**指示文 1**
後に示す生物の分類名のリストを、空行を除いた番号付きの箇条書きに変換してください。画像は解答に含めないでください。

**抽出テキスト**

川口幸也編『展示の政治学』

川口幸也編『展示の政治学』〜俯瞰的な視点から展示の力関係(権力構造)を考察し、かつ展示者やアートプロジェクトの暴力性をも取り上げた良書

前のページでは『展示の政治学』についてポジティブな感想に終始していましたが、その後読み進めるうちに気になる点が出てきましたので、そのことについて補足しておきます。

個人のブログ等を露出欲求の表れとする見解への疑問

まず該当部分を引用します。

事実、われもわれもとホームページやブログを開設しては、ひたすら自分のことだけを書きつづるありさまは、もはや立派に、見せずにはいられない露出狂、exhibitionismに冒されているとは言えないだろうか。

今はSNSの普及によって、ここで指摘されていることがますます日常化していますので、その当たり前の行為を露出狂とまで言われると抵抗を感じるかもしれません。
私も同じで、この印象は心理療法家として考えた場合でも変わりありません。

インターネット上の投稿の大部分は、肯定的なリアクションに基づく承認要求の充足を求めたもの

外的なことであれ心の内面であれ、大多数の人にとって、自分に関わることを公にする主要な動機は、執筆者の指摘する「他人に見せること」そのものよりも、それに対する肯定的なリアクションの方であると考えられます。
このことは投稿しても何の反応もないと、ガッカリして続ける気力がなくなってくることからも明らかです。

なお、こうした肯定的なリアクションを期待する欲求は、一般的には承認要求として知られています。
この用語は元々は人間の健康的な心理について研究したマズローが欲求階層説の中で用いたものと思われますが、今ではビジネスの場(マーケティングや人材マネジメントの分野など)でも頻繁に使われるほど広く普及しています。

またこの欲求は、執筆者の指摘するような病理ではなく、むしろ社会的な存在である人間にとって(心理的な側面における)根源的な欲求とさえ考えられています。

**入力リスト**
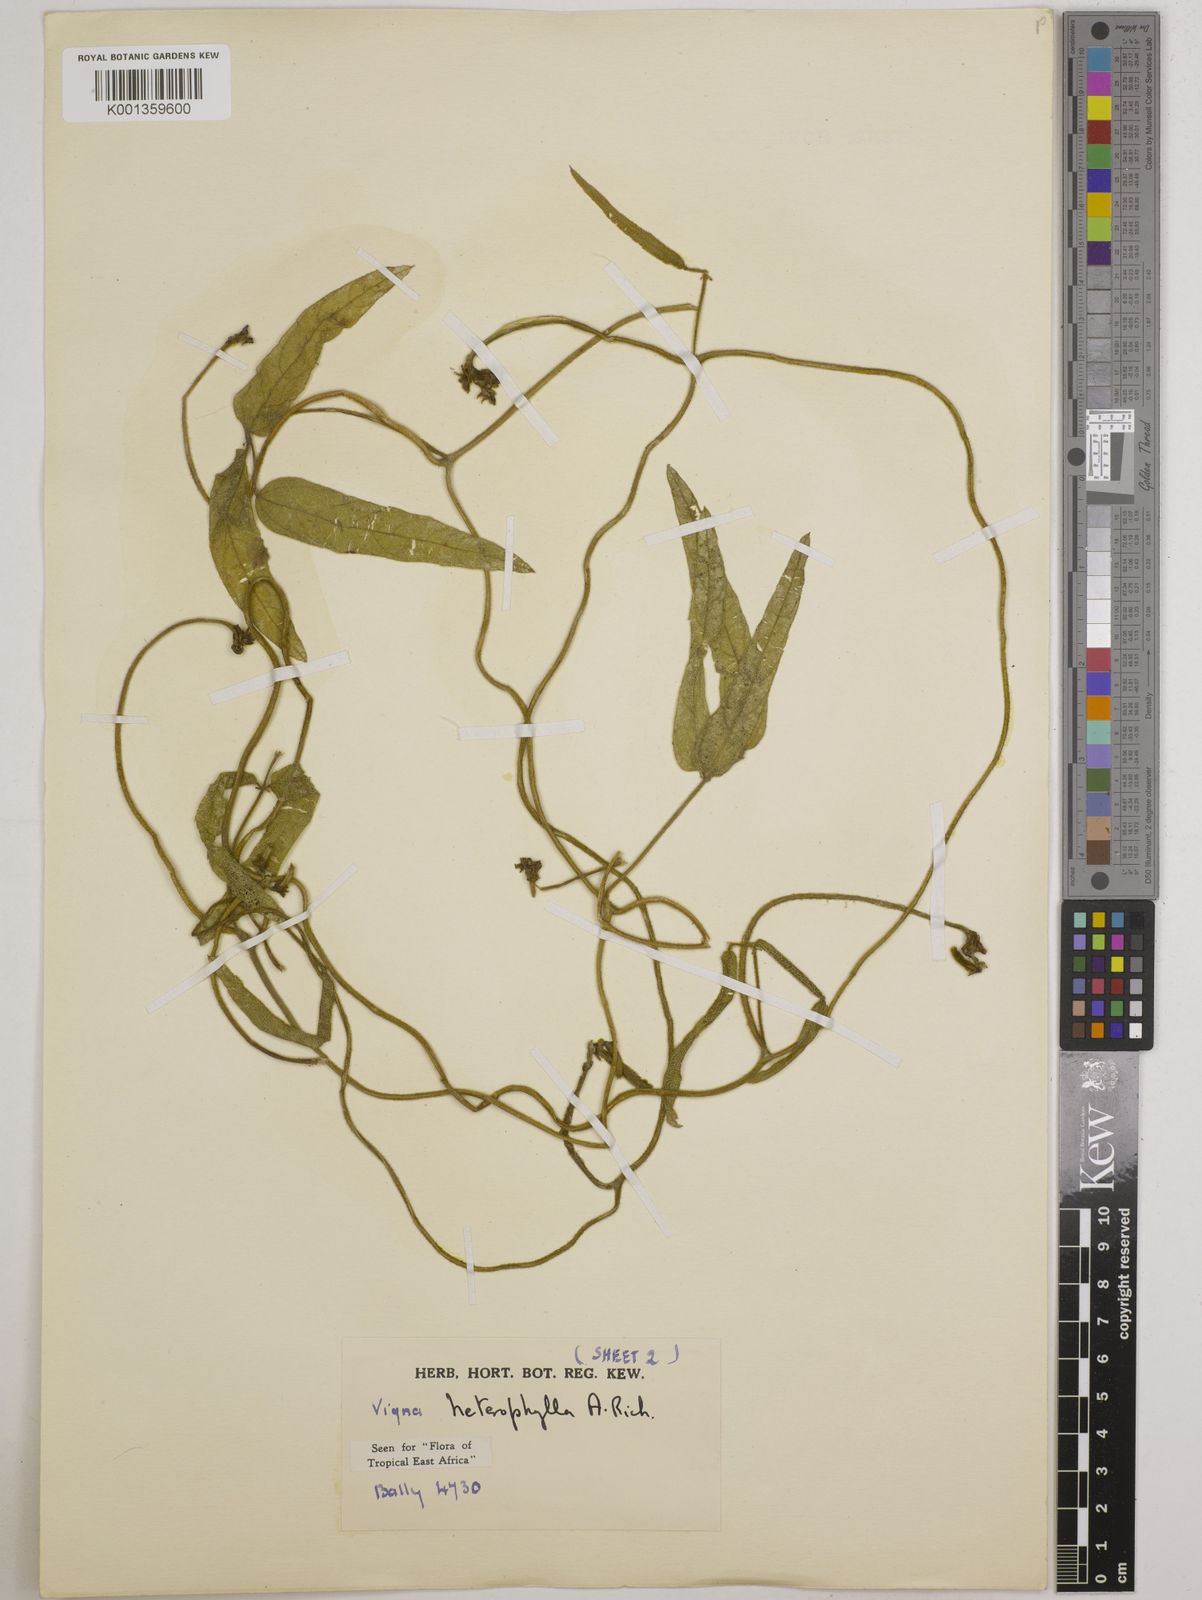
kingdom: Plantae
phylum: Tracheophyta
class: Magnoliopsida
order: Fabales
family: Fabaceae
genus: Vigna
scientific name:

**指示文 2**
上の抽出テキストについて、次の(a)〜(c)が内容と一致するかを「はい」か「いいえ」で答え、判断の決め手となる本文の語句をそのまま引用してください。
(a) 筆者は、承認要求という用語をマズローが欲求階層説の中で用いたと断定している。
(b) 投稿しても反応がないと続ける気力がなくなる、と本文は述べている。
(c) 筆者は前のページで『展示の政治学』に否定的な感想を述べていた。

**模範解答 1**
1. kingdom: Plantae
2. phylum: Tracheophyta
3. class: Magnoliopsida
4. order: Fabales
5. family: Fabaceae
6. genus: Vigna
7. scientific name:

**模範解答 2**
(a) いいえ。「この用語は元々は人間の健康的な心理について研究したマズローが欲求階層説の中で用いたものと思われます」
(b) はい。「投稿しても何の反応もないと、ガッカリして続ける気力がなくなってくる」
(c) いいえ。「前のページでは『展示の政治学』についてポジティブな感想に終始していました」